Titel: O. Kleinlogel's Naſspresse an Papiermaschinen.
Autor: Kleinlogel, O.
Fundstelle: 1884, Band 251 (S. 488–489)
URL: http://dingler.culture.hu-berlin.de/article/pj251/ar251186

O. Kleinlogel's Naſspresse an Papiermaschinen.

Mit Abbildung auf Tafel 36.

Eine sehr praktische und bereits mehrfach gut bewährte Anordnung des Druckzeuges für die Oberwalze der Naſspressen an Papiermaschinen, |489| welche neben der leichten und einfachen Handhabung beim Auswechseln der Filze namentlich eine stete Controle und leichte Bestimmung der Pressung gewährt, ist von Fabriksdirektor Oscar Kleinlogel in Wildbad (* D. R. P. Kl. 55 Nr. 12275 vom 19. Juni 1880) angegeben. Die beiden Preſswalzen A und B (Fig. 1 Taf. 36) sind vollkommen gerade und werden von der darunter liegenden Hohlwalze C getragen und zugleich durch Reibung mitgenommen. Die Gewichtshebel a drücken nicht direkt auf die Schraube c des Lagers der Oberwalze A, sondern übertragen den Druck der Gewichte Q auf eine Mutter b derselben durch die Stahlwarzen d. Die Oeffnung der Hebel a für die durchgehende Schraube c ist weit genug, daſs eine freie Bewegung der Hebel a gesichert ist. An dem Gewichtsende bewegt sich der Hebel a in durchlöcherten Führungsgabeln e.

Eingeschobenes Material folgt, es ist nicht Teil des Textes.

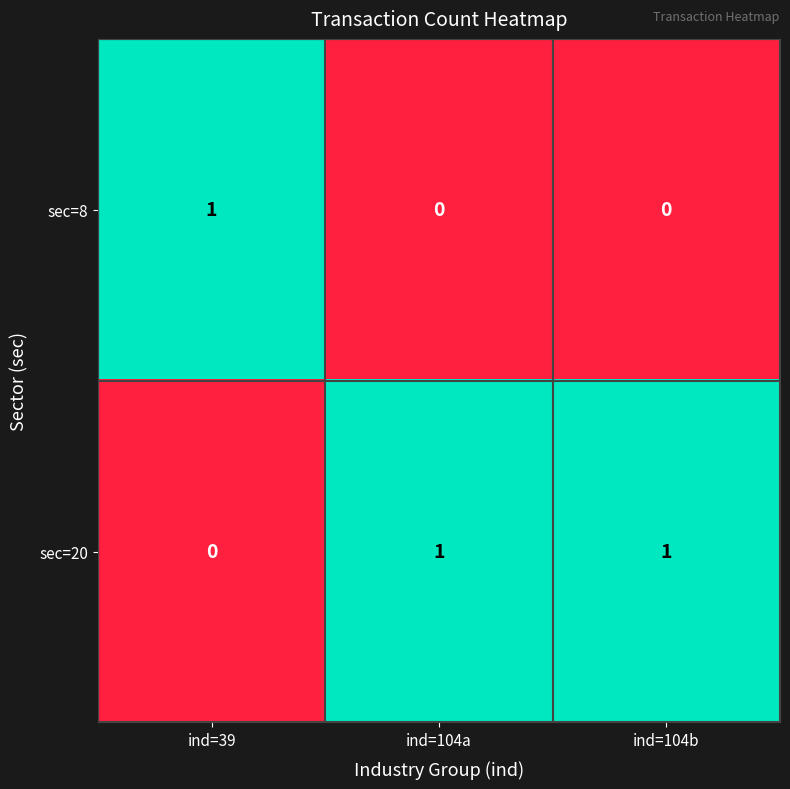

What is the difference between the highest and lowest values at ind=104a?

1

Wenn die oberste Walze gehoben werden soll, so werden die Hebel a mit den Gewichten Q gelüftet und dann in die Löcher der Gabeln e Stifte f gesteckt, welche die Hebel a am Niedergehen hindern. Die Muttern b sind nun frei und werden mit Hilfe der Schlüssel g herunter geschraubt, bis sie auf dem Gestelle h aufsitzen und bei fortgesetzter Drehung die Lager der Walze A und damit diese selbst heben. An den Zapfen dieser Walze werden Bügel i und k mit Durchsteckkeilen l angehängt, welche dann in Zwischenräumen bei fortgesetztem Niederschrauben der Muttern b auch die beiden unteren Walzen heben. Da das Lager der Walze B zweitheilig ist, kann nun das Filztuch leicht zwischen die Walzen A und B gebracht werden; die Mutter b wird hierauf zurückgedreht, die Bügel i und k weggenommen und die Hebel a werden wieder frei gemacht.

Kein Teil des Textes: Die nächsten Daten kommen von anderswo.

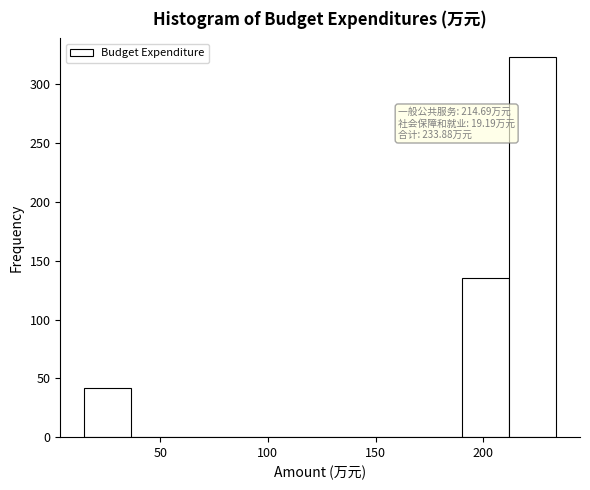

Over which range of the x-axis is the bar tallest?

210 to 235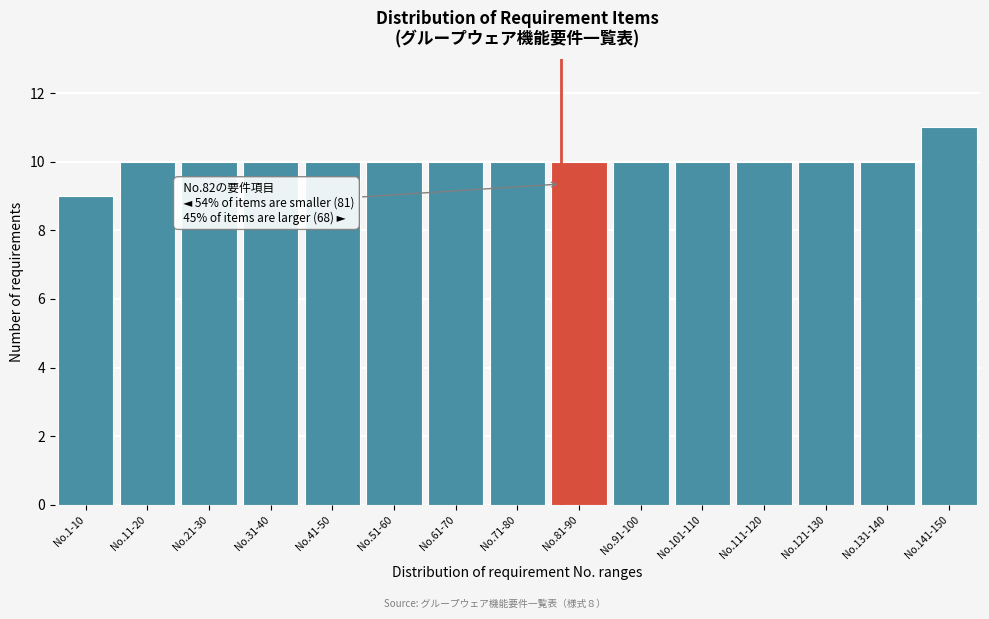

Reading left to right, transcribe all the data shown in this chart.

9	10	10	10	10	10	10	10	10	10	10	10	10	10	11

Man erhält also nach dem Einbringen eines neuen Filzes auch dieselbe früher festgesetzte Pressung wieder, ohne sich erst eine Marke anzeichnen, oder das Handgefühl dabei zu Rathe ziehen zu müssen. Das einmal für eine bestimmte Sorte Papier nothwendig aufzusetzende Gewicht kann aufnotirt werden und man hat dann, wenn diese Sorte wieder vorkommt, sogleich die nöthige Pressung. Das Einschleifen der Walzen kann genau mit dem vorgeschriebenen Drucke auch an Ort und Stelle vorgenommen werden.

Zum Ausrücken der Naſspresse dient das Handrad q, welches an einer am anderen Ende mit Gewinde versehenen und durch die Walze C gehenden Welle sitzt und durch Drehen den Kuppelmuff o für das Antriebsrad p auslöst.